He said he had received word just prior to the meeting that Gov. Robert Bentley said the flat state revenue would mean there was little to no chance of raises for those in the education system.
He also said there had been a 37 percent reduction in state money coming to institutions of higher learning, making Alabama the fourth lowest state in terms of money given to higher education.
He said Bevill State was hard hit by the changes to Pell Grant, including lowering the income of eligible households from $32,000 a year to $23,000. Huebner said that impacted 73 percent of Bevill's students, causing a larger impact than at the University of Alabama or Auburn University, where it impacted 20 and 13 percent of the students, respectively.

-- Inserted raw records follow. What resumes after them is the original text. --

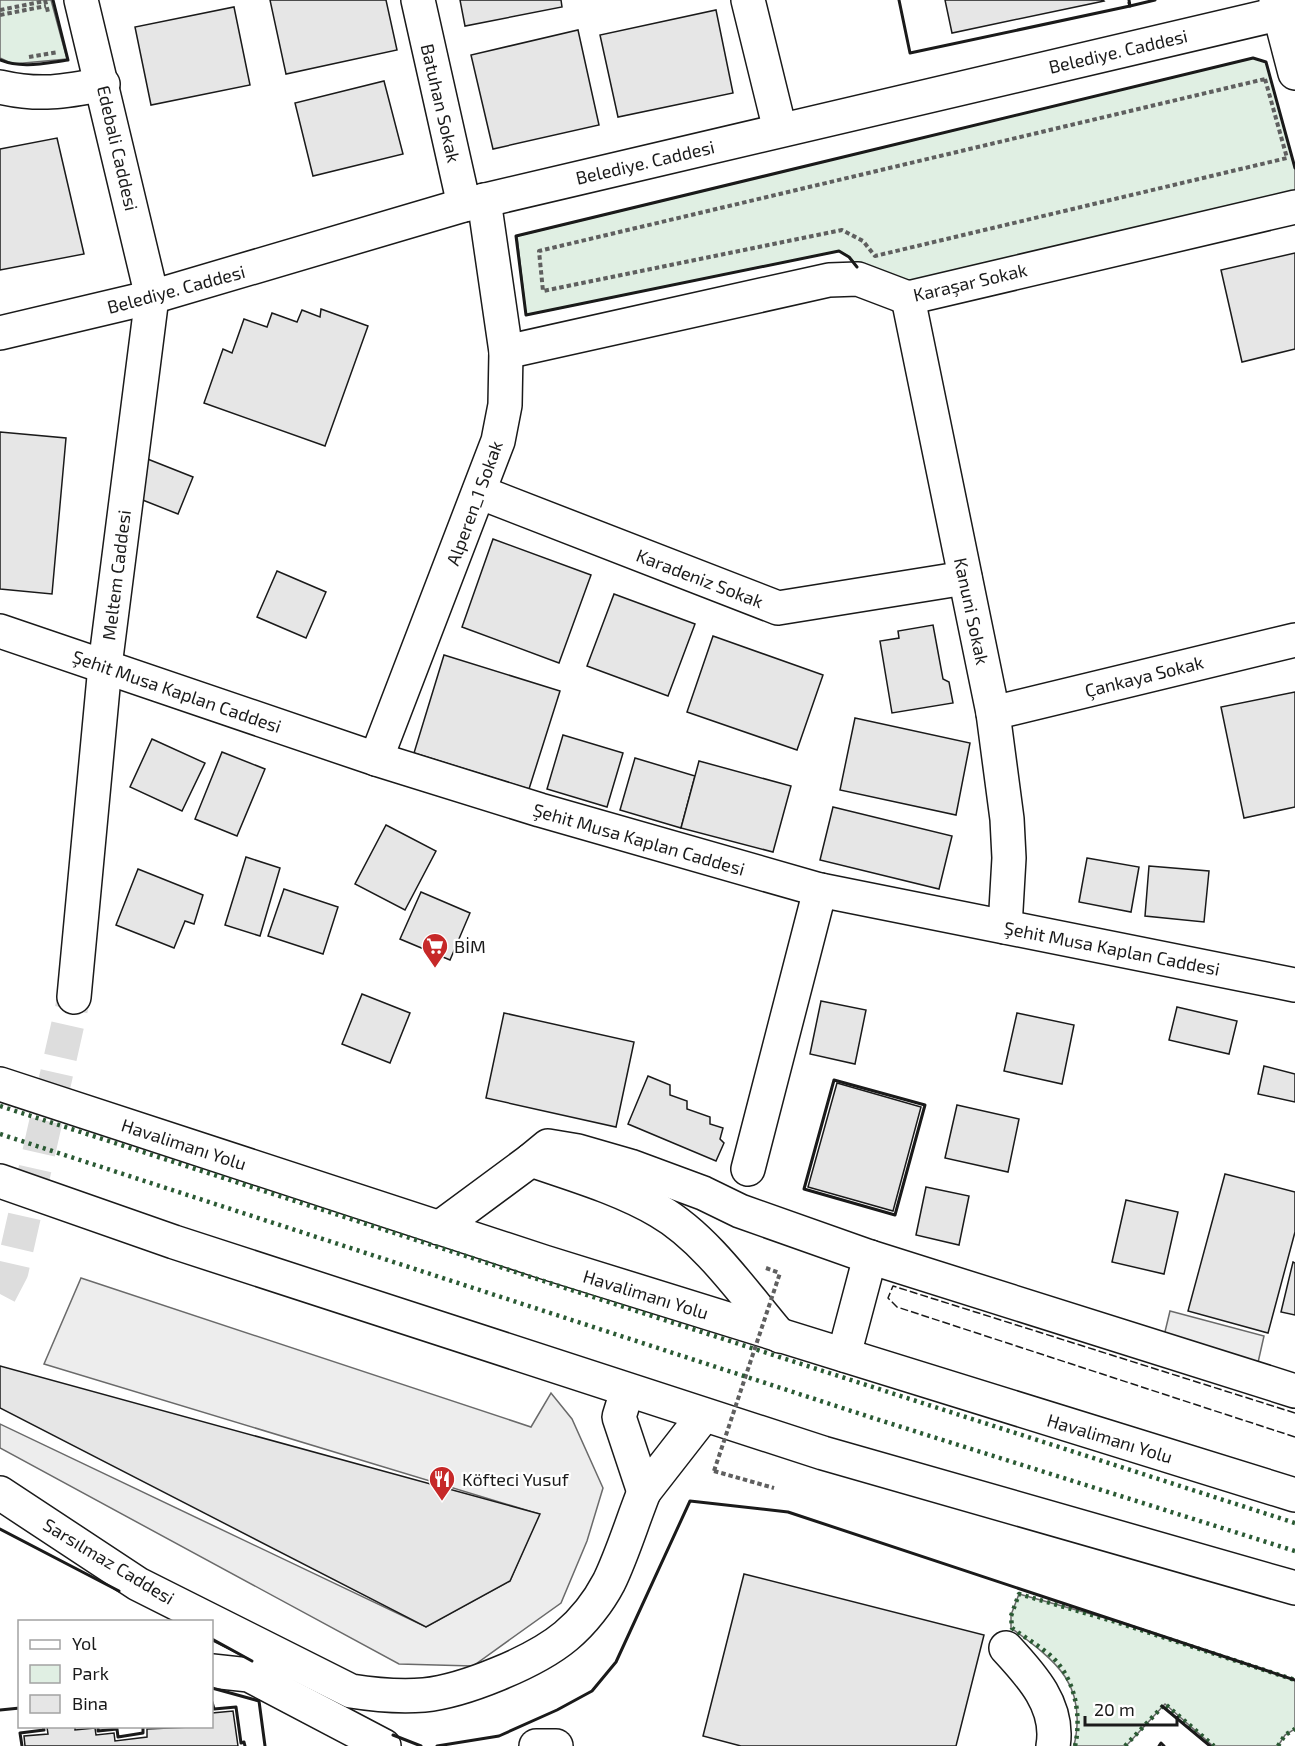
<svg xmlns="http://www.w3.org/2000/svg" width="1295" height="1746" viewBox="0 0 1295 1746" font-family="'Exo 2',sans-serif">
	<rect width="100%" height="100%" fill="#fff"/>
	<g fill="#e0efe3" stroke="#6a6a6a" stroke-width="1.5">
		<polygon points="0,0 51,0 67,59 13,64 0,58"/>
		<polygon points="1253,58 1266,62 1295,169 1295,220 880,295 850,257 839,251 526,315 517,236"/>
		<path d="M1019,1594L1116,1621L1295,1680V1729L1285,1735L1278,1746H1213L1165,1704L1126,1746H1074C1088,1684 1056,1661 1011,1628V1615Z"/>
	</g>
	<g fill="#ededed" stroke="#6a6a6a" stroke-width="1.5">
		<polygon points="81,1278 531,1427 551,1393 572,1419 603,1488 587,1541 561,1603 473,1666 399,1664 0,1448 0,1424 426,1627 510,1581 539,1514 44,1364"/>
		<polygon points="1170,1311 1264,1336 1257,1367 1163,1340"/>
	</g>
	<g fill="#e6e6e6" stroke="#1a1a1a" stroke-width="1.5">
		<polygon points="270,0 386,0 397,50 286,74"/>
		<polygon points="460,0 561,0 562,7 465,26"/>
		<polygon points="945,0 1103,0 1104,1 952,33"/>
		<polygon points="234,7 250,85 151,105 135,27"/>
		<polygon points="716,10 733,93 618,117 600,35"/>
		<polygon points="578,30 599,125 493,149 471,55"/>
		<polygon points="384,81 403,154 313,176 295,103"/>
		<polygon points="57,138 84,254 0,270 0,149"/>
		<polygon points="1295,253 1295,349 1242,362 1221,270"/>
		<polygon points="321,309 368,326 325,446 204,403 223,349 232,353 244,319 267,327 272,313 297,322 302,310 320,317"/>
		<polygon points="0,432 66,438 52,594 0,589"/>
		<polygon points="145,458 193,477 178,514 130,495"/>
		<polygon points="493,539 591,575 559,663 462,627"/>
		<polygon points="277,571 326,592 306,638 257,617"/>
		<polygon points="614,594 695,624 668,696 587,666"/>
		<polygon points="933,625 943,679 949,682 953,703 892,713 880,641 899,638 898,631"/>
		<polygon points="713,636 823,675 797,750 687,712"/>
		<polygon points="444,655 560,691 529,789 414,753"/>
		<polygon points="1295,692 1295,807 1244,818 1221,707"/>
		<polygon points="855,718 970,743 956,815 840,790"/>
		<polygon points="563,735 623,753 607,807 547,789"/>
		<polygon points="152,739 205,763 182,811 130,787"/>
		<polygon points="222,752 265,769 237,836 195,819"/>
		<polygon points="635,758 695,776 681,828 620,810"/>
		<polygon points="699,761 791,786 773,852 681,828"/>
		<polygon points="833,807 952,836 939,889 820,860"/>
		<polygon points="386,825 436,851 405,910 355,884"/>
		<polygon points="246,857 280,868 260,936 225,925"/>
		<polygon points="1087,858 1139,867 1131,912 1079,902"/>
		<polygon points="1149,866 1209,871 1204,922 1145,916"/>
		<polygon points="138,869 203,895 194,924 185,921 174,948 116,925"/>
		<polygon points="284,889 338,907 323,954 268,936"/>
		<polygon points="421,892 470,913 450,960 400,939"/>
		<polygon points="362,994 410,1013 390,1063 342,1044"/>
		<polygon points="821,1001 866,1010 855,1064 810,1054"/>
		<polygon points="1177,1007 1237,1021 1229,1054 1169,1040"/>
		<polygon points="504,1013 634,1042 616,1127 486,1098"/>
		<polygon points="1017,1013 1074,1025 1062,1084 1004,1071"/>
		<polygon points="1264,1066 1295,1074 1295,1102 1258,1094"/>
		<polygon points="648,1076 670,1085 670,1095 687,1101 687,1109 710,1117 710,1124 723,1128 720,1139 724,1143 716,1161 628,1124"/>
		<polygon points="837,1083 921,1107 893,1211 808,1187"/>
		<polygon points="957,1105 1019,1119 1008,1172 945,1158"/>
		<polygon points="1225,1174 1295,1192 1295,1232 1268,1333 1188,1311"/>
		<polygon points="926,1187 969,1196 959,1245 916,1235"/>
		<polygon points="1126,1200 1178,1212 1164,1274 1112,1262"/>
		<polygon points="1293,1262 1295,1263 1295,1315 1281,1312"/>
		<polygon points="0,1366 540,1514 510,1581 426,1627 0,1408"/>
		<polygon points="744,1574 984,1635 956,1746 741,1746 703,1736"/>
		<polygon points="233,1711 238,1746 25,1746 24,1736 48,1734 47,1727 75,1726 75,1730 95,1728 96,1735 114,1733 115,1741 147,1737 147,1729 212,1726 212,1713"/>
	</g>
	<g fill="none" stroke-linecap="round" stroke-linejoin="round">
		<polyline stroke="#ddd" stroke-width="33" stroke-dasharray="33 16" stroke-linecap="butt" points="0,1294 12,1271 74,997"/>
		<g stroke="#1a1a1a" stroke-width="36">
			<g id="minor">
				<polyline points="418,0 464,205"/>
				<polyline points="748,0 780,130"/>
				<polyline points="1276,0 1295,73"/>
				<path d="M0,87C39,96 64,92 103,84"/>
				<polyline points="908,298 993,713 1007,819 1009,858 1005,927"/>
				<polyline points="0,333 152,297 464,205 1295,10"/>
				<polyline points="506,352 829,280 858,279 908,298 1295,207"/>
				<polyline points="479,492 778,608 965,578"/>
				<polyline points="0,631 376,759 540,810 820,890 1295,985"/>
				<polyline points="993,713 1295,640"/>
				<polyline points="376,759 498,441 505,405 506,352 484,200"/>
				<polyline points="74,997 105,666 152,297 81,0"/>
				<polyline points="531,1160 548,1146 578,1151 630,1166 703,1193 740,1211 870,1257 1295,1391"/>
				<polyline points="748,1169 820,890"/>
				<path d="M439,1228L531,1160C574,1175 620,1188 659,1211C706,1238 745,1295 780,1336"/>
				<polyline points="844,1355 870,1257"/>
				<polyline points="627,1391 619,1417 644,1492 704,1415"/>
				<path d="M0,1493L138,1584L351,1691C376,1695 399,1697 424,1695C464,1691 535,1662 566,1636C583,1622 599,1601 609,1582C623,1553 632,1522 644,1492"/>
				<path d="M1006,1648C1031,1675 1060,1706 1053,1746"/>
				<polyline points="212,1671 249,1675 384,1746"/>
				<polyline points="536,1746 556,1746"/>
			</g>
		</g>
		<g stroke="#1a1a1a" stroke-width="36">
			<g id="highway">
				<polyline points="0,1084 544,1262 1295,1495"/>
				<polyline points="0,1181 174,1242 823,1453 1295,1588"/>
			</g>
		</g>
		<g stroke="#5f5f5f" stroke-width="4" stroke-dasharray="4.5 3" stroke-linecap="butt">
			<polyline points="45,0 48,12"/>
			<polyline points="0,10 45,1"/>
			<polyline points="0,15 46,6"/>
			<polyline points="29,57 58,52"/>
			<polygon points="1265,79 1287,158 875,256 863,241 842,230 543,291 539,251"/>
			<polyline points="766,1268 780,1273"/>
			<polyline points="714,1471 774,1488"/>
		</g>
		<use href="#minor" stroke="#fff" stroke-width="33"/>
		<use href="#highway" stroke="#fff" stroke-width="33"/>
		<polyline stroke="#5f5f5f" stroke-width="4" stroke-dasharray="4.5 3" stroke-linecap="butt" points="714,1471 780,1273"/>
		<g stroke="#2b5a34" stroke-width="4.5" stroke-dasharray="3 4.5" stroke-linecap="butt">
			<polyline points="0,1106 1295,1523"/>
			<polyline points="0,1134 873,1418 1295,1551"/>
			<path d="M1075,1746C1082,1715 1075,1677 1050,1655C1038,1645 1024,1637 1012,1628L1011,1616L1019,1594L1116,1622L1295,1680"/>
			<polyline points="1125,1746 1165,1704 1214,1746"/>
			<polyline points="1278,1746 1285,1735 1295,1729"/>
		</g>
		<polyline stroke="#1a1a1a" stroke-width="1.5" stroke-dasharray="8 3" stroke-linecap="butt" points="1295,1413 893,1286 888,1298 897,1307 1295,1437"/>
		<g stroke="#1a1a1a" stroke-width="3">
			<polyline points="899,0 910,53 1130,6 1129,0"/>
			<polyline points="1129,3 1130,6 1155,0"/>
			<path d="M0,60C22,69 45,63 68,60L53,0"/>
			<polyline points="857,267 849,257 839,251 526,315 516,236 1253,58 1266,62 1295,168"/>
			<polygon points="834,1080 925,1105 895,1215 804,1189"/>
			<polyline points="0,1529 119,1591"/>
			<polyline points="212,1639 252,1661"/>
			<polyline points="212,1688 259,1701 265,1746"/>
			<polyline points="212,1702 214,1709 236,1707 241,1743 244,1742 245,1746"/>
			<polyline points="1162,1706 1210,1746"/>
			<polyline points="0,1710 20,1708"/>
			<polyline points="98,1726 98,1731 117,1729 118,1737 143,1733 143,1726"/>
			<polyline points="393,1735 421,1746"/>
			<polyline points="22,1746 20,1733 44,1730 43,1726"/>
			<polyline points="437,1746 499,1736 557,1710 592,1691 616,1662 690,1501 788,1512 1295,1680"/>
			<polyline points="1159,1746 1161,1743 1164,1746"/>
		</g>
	</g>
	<defs>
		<g id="supermarket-pin" transform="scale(1.35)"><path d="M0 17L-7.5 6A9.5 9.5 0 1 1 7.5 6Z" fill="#c62828" stroke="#fff"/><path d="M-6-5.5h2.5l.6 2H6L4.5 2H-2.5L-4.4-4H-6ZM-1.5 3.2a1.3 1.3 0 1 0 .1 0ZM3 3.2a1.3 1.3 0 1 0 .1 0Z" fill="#fff"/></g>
		<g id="restaurant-pin" transform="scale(1.35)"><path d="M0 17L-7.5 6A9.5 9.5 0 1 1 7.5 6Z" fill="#c62828" stroke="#fff"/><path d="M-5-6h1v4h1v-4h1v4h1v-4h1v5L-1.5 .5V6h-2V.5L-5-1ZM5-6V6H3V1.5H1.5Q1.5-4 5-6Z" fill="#fff"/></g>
	</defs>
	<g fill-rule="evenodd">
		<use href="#supermarket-pin" x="435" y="946"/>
		<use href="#restaurant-pin" x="442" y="1479"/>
	</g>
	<g text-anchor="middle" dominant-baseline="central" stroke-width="4.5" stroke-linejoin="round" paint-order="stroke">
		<g font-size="18" fill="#1a1a1a" stroke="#fff">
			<text transform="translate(1118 51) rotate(-13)">Belediye. Caddesi</text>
			<text transform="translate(441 103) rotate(77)">Batuhan Sokak</text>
			<text transform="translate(118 148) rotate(77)">Edebali Caddesi</text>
			<text transform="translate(645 162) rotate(-13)">Belediye. Caddesi</text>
			<text transform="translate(970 282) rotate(-13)">Karaşar Sokak</text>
			<text transform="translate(176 289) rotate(-15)">Belediye. Caddesi</text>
			<text transform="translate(474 503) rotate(-70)">Alperen_1 Sokak</text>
			<text transform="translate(116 575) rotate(-83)">Meltem Caddesi</text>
			<text transform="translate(700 578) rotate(21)">Karadeniz Sokak</text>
			<text transform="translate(972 611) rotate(78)">Kanuni Sokak</text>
			<text transform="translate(1144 676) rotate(-14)">Çankaya Sokak</text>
			<text transform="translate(177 691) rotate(19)">Şehit Musa Kaplan Caddesi</text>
			<text transform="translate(639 839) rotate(16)">Şehit Musa Kaplan Caddesi</text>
			<text transform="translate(1112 948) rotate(11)">Şehit Musa Kaplan Caddesi</text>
			<text transform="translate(184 1144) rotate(18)">Havalimanı Yolu</text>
			<text transform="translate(646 1294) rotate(17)">Havalimanı Yolu</text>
			<text transform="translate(1110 1438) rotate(17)">Havalimanı Yolu</text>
			<text transform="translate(109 1561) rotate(31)">Sarsılmaz Caddesi</text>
		</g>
		<g font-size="18" fill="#1a1a1a" stroke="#fff" text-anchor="start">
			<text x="454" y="946">BİM</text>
			<text x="462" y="1479">Köfteci Yusuf</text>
		</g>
	</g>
	<rect x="18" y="1620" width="195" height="108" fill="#ffffff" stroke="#a3a3a3" stroke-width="1.5"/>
	<rect x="30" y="1640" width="30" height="9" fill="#ffffff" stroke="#a3a3a3" stroke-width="1.5"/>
	<text x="72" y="1650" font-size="18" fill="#1a1a1a">Yol</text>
	<rect x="30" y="1665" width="30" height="18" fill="#e0efe3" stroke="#a3a3a3" stroke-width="1.5"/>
	<text x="72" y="1680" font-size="18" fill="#1a1a1a">Park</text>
	<rect x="30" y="1695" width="30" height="18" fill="#e6e6e6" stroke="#a3a3a3" stroke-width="1.5"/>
	<text x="72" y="1710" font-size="18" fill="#1a1a1a">Bina</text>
	<path d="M1085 1716v9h92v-9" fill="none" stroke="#1a1a1a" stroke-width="3"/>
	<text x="1094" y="1716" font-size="18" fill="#1a1a1a" stroke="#ffffff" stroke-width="4.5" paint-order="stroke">20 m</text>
</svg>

He also said that studies have shown that approximately two-thirds of the students coming from high school had challenges in at least one area that would require colleges to provide additional support for them, despite decreased funding.
He said that left the higher education system struggling to find other sources of revenue, through partnerships or other means.
“We have to understand our challenges; we have to engage our communities; we have to adapt to our environment and we also have to, at the same time, hold onto the values that make us unique and important. ... Change is good. I'm a guy who likes change because I’m a guy who is always thinking about how we can do better, how we can be better at what we do and what needs need to be met,” Huebner said.
Although the college is facing challenges in figuring out how to do more with less, Huebner said one challenge the school was not facing was quality of the staff.
He expressed confidence in the existing staff and leadership at the college.
"I've been blown away by the level of competence, the level of compassion and caring that the folks have at Bevill State," Huebner said.